EXERCISE INSTRUCTIONS
Start at the top line and retype the data exactly through to the end.

(Collection entries)
------------------------------

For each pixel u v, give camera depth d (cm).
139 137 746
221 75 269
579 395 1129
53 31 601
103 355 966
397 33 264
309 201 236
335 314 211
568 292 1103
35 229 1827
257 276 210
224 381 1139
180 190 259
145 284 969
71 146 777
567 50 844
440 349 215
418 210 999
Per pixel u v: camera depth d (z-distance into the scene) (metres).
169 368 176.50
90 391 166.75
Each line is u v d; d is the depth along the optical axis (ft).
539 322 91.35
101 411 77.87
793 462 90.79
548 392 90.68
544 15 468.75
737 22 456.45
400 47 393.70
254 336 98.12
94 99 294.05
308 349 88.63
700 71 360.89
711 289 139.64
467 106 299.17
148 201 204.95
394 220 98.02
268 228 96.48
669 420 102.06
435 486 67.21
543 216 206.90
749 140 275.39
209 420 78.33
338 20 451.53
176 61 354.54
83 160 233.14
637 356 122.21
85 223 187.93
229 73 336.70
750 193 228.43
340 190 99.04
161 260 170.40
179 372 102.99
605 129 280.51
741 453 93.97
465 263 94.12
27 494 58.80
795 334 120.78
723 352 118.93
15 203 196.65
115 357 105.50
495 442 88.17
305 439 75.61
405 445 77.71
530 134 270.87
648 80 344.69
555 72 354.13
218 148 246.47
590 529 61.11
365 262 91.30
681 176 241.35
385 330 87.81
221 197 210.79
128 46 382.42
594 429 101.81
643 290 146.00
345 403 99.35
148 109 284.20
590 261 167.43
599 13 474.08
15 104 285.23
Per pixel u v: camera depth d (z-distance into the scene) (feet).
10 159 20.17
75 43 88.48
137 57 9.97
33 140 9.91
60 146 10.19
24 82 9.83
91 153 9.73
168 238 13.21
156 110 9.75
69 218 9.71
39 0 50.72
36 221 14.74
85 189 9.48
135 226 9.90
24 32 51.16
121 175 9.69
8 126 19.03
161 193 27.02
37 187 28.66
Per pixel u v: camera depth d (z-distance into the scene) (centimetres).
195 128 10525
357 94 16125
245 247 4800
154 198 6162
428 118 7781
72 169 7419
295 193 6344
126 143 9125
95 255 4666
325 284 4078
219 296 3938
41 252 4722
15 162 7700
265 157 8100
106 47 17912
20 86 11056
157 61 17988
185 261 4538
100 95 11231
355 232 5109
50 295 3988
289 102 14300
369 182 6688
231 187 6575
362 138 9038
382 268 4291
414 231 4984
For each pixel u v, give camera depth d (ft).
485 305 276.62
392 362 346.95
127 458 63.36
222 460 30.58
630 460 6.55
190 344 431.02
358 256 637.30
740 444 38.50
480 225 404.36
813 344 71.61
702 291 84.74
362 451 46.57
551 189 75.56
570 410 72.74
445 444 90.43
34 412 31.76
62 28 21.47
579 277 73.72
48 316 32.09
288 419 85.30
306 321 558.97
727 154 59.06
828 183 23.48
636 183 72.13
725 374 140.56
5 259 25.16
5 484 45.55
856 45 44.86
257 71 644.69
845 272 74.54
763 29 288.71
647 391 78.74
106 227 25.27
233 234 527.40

------------------------------

WRITTEN SOLUTION
For each pixel u v, give camera depth d (cm).
139 137 746
221 75 269
579 395 1129
53 31 601
103 355 966
397 33 264
309 201 236
335 314 211
568 292 1103
35 229 1827
257 276 210
224 381 1139
180 190 259
145 284 969
71 146 777
567 50 844
440 349 215
418 210 999
Per pixel u v: camera depth d (z-distance into the scene) (metres).
169 368 176.50
90 391 166.75
Each line is u v d; d is the depth along the optical axis (ft).
539 322 91.35
101 411 77.87
793 462 90.79
548 392 90.68
544 15 468.75
737 22 456.45
400 47 393.70
254 336 98.12
94 99 294.05
308 349 88.63
700 71 360.89
711 289 139.64
467 106 299.17
148 201 204.95
394 220 98.02
268 228 96.48
669 420 102.06
435 486 67.21
543 216 206.90
749 140 275.39
209 420 78.33
338 20 451.53
176 61 354.54
83 160 233.14
637 356 122.21
85 223 187.93
229 73 336.70
750 193 228.43
340 190 99.04
161 260 170.40
179 372 102.99
605 129 280.51
741 453 93.97
465 263 94.12
27 494 58.80
795 334 120.78
723 352 118.93
15 203 196.65
115 357 105.50
495 442 88.17
305 439 75.61
405 445 77.71
530 134 270.87
648 80 344.69
555 72 354.13
218 148 246.47
590 529 61.11
365 262 91.30
681 176 241.35
385 330 87.81
221 197 210.79
128 46 382.42
594 429 101.81
643 290 146.00
345 403 99.35
148 109 284.20
590 261 167.43
599 13 474.08
15 104 285.23
Per pixel u v: camera depth d (z-distance into the scene) (feet).
10 159 20.17
75 43 88.48
137 57 9.97
33 140 9.91
60 146 10.19
24 82 9.83
91 153 9.73
168 238 13.21
156 110 9.75
69 218 9.71
39 0 50.72
36 221 14.74
85 189 9.48
135 226 9.90
24 32 51.16
121 175 9.69
8 126 19.03
161 193 27.02
37 187 28.66
Per pixel u v: camera depth d (z-distance into the scene) (centimetres).
195 128 10525
357 94 16125
245 247 4800
154 198 6162
428 118 7781
72 169 7419
295 193 6344
126 143 9125
95 255 4666
325 284 4078
219 296 3938
41 252 4722
15 162 7700
265 157 8100
106 47 17912
20 86 11056
157 61 17988
185 261 4538
100 95 11231
355 232 5109
50 295 3988
289 102 14300
369 182 6688
231 187 6575
362 138 9038
382 268 4291
414 231 4984
For each pixel u v, give camera depth d (ft).
485 305 276.62
392 362 346.95
127 458 63.36
222 460 30.58
630 460 6.55
190 344 431.02
358 256 637.30
740 444 38.50
480 225 404.36
813 344 71.61
702 291 84.74
362 451 46.57
551 189 75.56
570 410 72.74
445 444 90.43
34 412 31.76
62 28 21.47
579 277 73.72
48 316 32.09
288 419 85.30
306 321 558.97
727 154 59.06
828 183 23.48
636 183 72.13
725 374 140.56
5 259 25.16
5 484 45.55
856 45 44.86
257 71 644.69
845 272 74.54
763 29 288.71
647 391 78.74
106 227 25.27
233 234 527.40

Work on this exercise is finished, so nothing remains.